Segment Start: Provided information
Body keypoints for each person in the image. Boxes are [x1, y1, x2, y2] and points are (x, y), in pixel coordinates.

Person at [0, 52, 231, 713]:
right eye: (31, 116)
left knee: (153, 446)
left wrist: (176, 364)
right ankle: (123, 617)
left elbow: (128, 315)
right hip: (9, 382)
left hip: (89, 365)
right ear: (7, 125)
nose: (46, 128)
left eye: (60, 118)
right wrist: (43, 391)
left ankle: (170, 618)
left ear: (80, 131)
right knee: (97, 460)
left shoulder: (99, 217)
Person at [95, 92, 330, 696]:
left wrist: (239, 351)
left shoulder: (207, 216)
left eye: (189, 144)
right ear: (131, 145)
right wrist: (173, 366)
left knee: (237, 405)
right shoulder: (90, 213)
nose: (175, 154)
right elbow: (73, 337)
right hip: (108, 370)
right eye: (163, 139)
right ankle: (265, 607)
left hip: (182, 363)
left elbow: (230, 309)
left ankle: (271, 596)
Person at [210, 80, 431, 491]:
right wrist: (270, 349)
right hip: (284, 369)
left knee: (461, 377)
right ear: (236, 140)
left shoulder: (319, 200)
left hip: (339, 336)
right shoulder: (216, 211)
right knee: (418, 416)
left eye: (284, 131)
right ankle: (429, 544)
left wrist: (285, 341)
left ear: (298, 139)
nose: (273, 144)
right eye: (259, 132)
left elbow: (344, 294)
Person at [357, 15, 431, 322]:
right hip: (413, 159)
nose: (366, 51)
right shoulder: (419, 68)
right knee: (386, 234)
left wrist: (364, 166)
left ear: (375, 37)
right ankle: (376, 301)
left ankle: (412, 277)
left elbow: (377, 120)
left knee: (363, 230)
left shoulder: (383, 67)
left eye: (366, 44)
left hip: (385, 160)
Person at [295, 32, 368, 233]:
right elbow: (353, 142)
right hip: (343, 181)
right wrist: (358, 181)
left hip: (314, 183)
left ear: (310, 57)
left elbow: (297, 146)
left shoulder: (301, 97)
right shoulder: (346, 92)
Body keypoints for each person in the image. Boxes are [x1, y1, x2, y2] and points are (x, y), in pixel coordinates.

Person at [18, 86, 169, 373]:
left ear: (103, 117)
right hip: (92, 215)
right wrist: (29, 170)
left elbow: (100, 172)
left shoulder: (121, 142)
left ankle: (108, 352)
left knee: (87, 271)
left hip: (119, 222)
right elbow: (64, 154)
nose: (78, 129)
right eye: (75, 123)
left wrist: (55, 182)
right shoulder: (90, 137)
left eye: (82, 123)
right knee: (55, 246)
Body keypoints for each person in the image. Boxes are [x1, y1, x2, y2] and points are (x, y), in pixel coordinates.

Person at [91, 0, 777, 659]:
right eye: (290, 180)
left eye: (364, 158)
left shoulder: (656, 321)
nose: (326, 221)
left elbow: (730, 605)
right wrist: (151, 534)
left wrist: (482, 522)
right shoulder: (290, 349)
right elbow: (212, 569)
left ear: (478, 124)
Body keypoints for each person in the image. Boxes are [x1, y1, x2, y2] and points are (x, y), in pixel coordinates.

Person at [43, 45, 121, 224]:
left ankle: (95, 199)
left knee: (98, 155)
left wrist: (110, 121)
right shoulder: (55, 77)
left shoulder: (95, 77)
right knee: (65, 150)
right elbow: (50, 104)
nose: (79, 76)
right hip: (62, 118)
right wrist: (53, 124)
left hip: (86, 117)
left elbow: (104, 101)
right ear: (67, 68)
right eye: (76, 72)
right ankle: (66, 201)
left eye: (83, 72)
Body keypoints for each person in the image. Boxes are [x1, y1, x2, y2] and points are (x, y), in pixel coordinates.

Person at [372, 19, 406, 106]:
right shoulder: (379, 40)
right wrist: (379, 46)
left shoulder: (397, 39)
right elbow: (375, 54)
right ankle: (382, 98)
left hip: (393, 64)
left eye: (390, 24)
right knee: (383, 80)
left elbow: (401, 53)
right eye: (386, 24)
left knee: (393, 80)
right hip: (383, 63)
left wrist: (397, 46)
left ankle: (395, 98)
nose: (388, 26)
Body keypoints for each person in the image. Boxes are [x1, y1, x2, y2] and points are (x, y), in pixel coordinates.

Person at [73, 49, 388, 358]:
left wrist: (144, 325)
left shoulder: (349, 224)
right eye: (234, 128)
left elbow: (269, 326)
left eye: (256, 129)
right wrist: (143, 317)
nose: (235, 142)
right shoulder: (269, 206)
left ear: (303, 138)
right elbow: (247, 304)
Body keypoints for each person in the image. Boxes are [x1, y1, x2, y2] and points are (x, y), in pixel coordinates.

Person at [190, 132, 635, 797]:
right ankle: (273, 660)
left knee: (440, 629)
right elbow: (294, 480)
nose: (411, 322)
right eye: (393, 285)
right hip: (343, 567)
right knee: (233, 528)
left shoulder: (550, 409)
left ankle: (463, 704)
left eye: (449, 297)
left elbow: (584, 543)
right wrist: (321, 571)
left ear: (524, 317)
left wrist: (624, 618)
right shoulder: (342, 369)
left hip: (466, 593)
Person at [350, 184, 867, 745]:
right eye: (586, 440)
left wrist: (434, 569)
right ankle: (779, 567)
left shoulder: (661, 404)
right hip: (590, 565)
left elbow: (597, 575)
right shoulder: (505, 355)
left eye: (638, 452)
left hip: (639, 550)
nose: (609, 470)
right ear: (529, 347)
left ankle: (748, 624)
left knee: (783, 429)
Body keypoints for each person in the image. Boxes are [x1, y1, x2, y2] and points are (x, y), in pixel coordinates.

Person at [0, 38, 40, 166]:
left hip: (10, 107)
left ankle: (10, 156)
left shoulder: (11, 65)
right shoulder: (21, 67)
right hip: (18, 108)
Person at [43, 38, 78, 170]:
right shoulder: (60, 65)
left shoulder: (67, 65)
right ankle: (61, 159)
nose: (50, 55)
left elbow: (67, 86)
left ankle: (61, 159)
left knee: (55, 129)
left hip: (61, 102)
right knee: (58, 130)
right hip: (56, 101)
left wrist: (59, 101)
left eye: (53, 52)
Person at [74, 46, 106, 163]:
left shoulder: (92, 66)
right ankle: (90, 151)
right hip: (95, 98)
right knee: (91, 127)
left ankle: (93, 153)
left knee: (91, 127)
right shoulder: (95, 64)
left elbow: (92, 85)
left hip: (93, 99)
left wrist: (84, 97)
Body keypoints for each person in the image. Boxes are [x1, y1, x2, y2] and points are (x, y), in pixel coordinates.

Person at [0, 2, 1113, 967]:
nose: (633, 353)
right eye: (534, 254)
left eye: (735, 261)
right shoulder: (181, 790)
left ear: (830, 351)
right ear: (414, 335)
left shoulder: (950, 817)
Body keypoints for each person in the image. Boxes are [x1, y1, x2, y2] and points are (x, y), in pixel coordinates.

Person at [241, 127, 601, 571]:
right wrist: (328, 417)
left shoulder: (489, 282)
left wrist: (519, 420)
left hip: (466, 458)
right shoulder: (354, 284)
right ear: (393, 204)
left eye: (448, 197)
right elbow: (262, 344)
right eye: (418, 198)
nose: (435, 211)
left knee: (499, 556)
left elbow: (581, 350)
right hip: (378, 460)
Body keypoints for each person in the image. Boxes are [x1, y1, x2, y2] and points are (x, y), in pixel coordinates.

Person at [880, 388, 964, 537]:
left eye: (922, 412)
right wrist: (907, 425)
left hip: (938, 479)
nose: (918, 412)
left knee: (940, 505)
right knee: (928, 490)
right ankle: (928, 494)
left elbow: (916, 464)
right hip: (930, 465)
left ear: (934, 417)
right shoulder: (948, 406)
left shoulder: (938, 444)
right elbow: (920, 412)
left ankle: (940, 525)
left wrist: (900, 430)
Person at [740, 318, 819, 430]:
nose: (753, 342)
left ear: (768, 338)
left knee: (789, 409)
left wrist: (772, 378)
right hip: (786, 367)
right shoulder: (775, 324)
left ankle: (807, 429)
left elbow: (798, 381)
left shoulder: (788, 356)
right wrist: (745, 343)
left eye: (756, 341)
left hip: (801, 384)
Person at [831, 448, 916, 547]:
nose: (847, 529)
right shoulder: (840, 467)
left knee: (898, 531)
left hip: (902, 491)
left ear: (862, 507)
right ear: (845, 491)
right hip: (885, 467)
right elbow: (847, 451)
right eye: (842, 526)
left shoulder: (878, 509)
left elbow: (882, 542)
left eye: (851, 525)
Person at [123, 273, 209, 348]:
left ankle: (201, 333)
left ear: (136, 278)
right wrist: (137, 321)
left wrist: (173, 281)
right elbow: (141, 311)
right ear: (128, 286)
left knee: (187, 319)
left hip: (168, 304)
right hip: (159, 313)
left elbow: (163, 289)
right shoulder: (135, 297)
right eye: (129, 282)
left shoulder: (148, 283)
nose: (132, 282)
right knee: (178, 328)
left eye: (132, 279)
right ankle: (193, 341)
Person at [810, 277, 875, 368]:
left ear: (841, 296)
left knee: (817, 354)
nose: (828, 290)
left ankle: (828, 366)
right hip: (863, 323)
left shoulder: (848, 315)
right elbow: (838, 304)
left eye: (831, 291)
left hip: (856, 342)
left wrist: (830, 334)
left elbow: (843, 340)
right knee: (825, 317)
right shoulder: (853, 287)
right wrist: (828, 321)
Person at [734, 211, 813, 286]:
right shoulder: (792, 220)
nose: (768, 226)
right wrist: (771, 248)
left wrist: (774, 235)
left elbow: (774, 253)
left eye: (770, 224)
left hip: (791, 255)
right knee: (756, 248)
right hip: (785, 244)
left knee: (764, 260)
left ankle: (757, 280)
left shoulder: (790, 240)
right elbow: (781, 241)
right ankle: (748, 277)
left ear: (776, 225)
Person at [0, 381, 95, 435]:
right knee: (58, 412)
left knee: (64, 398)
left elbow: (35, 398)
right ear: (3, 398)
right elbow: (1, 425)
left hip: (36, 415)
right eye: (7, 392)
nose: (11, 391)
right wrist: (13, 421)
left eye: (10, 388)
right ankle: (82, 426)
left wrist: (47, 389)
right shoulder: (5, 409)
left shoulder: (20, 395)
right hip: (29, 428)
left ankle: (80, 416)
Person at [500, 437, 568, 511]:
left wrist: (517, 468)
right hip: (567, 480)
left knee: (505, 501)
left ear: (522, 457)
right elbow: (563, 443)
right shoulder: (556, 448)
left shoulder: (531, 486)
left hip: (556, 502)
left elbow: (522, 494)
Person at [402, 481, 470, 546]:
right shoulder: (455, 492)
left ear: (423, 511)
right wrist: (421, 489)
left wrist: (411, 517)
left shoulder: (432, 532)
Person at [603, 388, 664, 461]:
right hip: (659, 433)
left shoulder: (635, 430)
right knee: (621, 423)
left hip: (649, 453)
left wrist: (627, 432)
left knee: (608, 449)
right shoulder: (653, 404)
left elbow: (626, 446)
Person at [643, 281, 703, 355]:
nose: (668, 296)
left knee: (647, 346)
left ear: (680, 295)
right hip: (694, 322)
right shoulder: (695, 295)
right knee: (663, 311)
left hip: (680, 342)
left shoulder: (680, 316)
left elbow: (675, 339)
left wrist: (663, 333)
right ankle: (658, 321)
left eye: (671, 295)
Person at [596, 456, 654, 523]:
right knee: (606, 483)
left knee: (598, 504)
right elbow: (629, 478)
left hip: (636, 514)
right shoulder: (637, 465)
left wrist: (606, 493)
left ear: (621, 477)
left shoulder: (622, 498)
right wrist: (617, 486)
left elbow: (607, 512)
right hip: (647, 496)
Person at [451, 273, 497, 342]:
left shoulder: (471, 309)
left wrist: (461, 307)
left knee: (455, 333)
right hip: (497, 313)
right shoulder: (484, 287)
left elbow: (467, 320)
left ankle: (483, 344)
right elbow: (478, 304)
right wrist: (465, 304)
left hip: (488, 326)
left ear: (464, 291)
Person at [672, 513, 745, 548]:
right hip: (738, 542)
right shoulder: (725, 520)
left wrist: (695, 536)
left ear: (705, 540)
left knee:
Segment End: Provided information
_Your task_. Above are the entries. Copy exactly the part that opens with the line containing "left ear: (524, 317)" and closes with the line containing "left hip: (93, 99)", and no more.

_Reply_.
left ear: (524, 317)
left wrist: (624, 618)
right shoulder: (342, 369)
left hip: (466, 593)
Person at [350, 184, 867, 745]:
right eye: (586, 440)
left wrist: (434, 569)
right ankle: (779, 567)
left shoulder: (661, 404)
right hip: (590, 565)
left elbow: (597, 575)
right shoulder: (505, 355)
left eye: (638, 452)
left hip: (639, 550)
nose: (609, 470)
right ear: (529, 347)
left ankle: (748, 624)
left knee: (783, 429)
Body keypoints for each person in the image. Boxes are [x1, y1, x2, y2] and points are (x, y), in pixel coordinates.

Person at [0, 38, 40, 166]:
left hip: (10, 107)
left ankle: (10, 156)
left shoulder: (11, 65)
right shoulder: (21, 67)
right hip: (18, 108)
Person at [43, 38, 78, 170]:
right shoulder: (60, 65)
left shoulder: (67, 65)
right ankle: (61, 159)
nose: (50, 55)
left elbow: (67, 86)
left ankle: (61, 159)
left knee: (55, 129)
left hip: (61, 102)
right knee: (58, 130)
right hip: (56, 101)
left wrist: (59, 101)
left eye: (53, 52)
Person at [74, 46, 106, 163]:
left shoulder: (92, 66)
right ankle: (90, 151)
right hip: (95, 98)
right knee: (91, 127)
left ankle: (93, 153)
left knee: (91, 127)
right shoulder: (95, 64)
left elbow: (92, 85)
left hip: (93, 99)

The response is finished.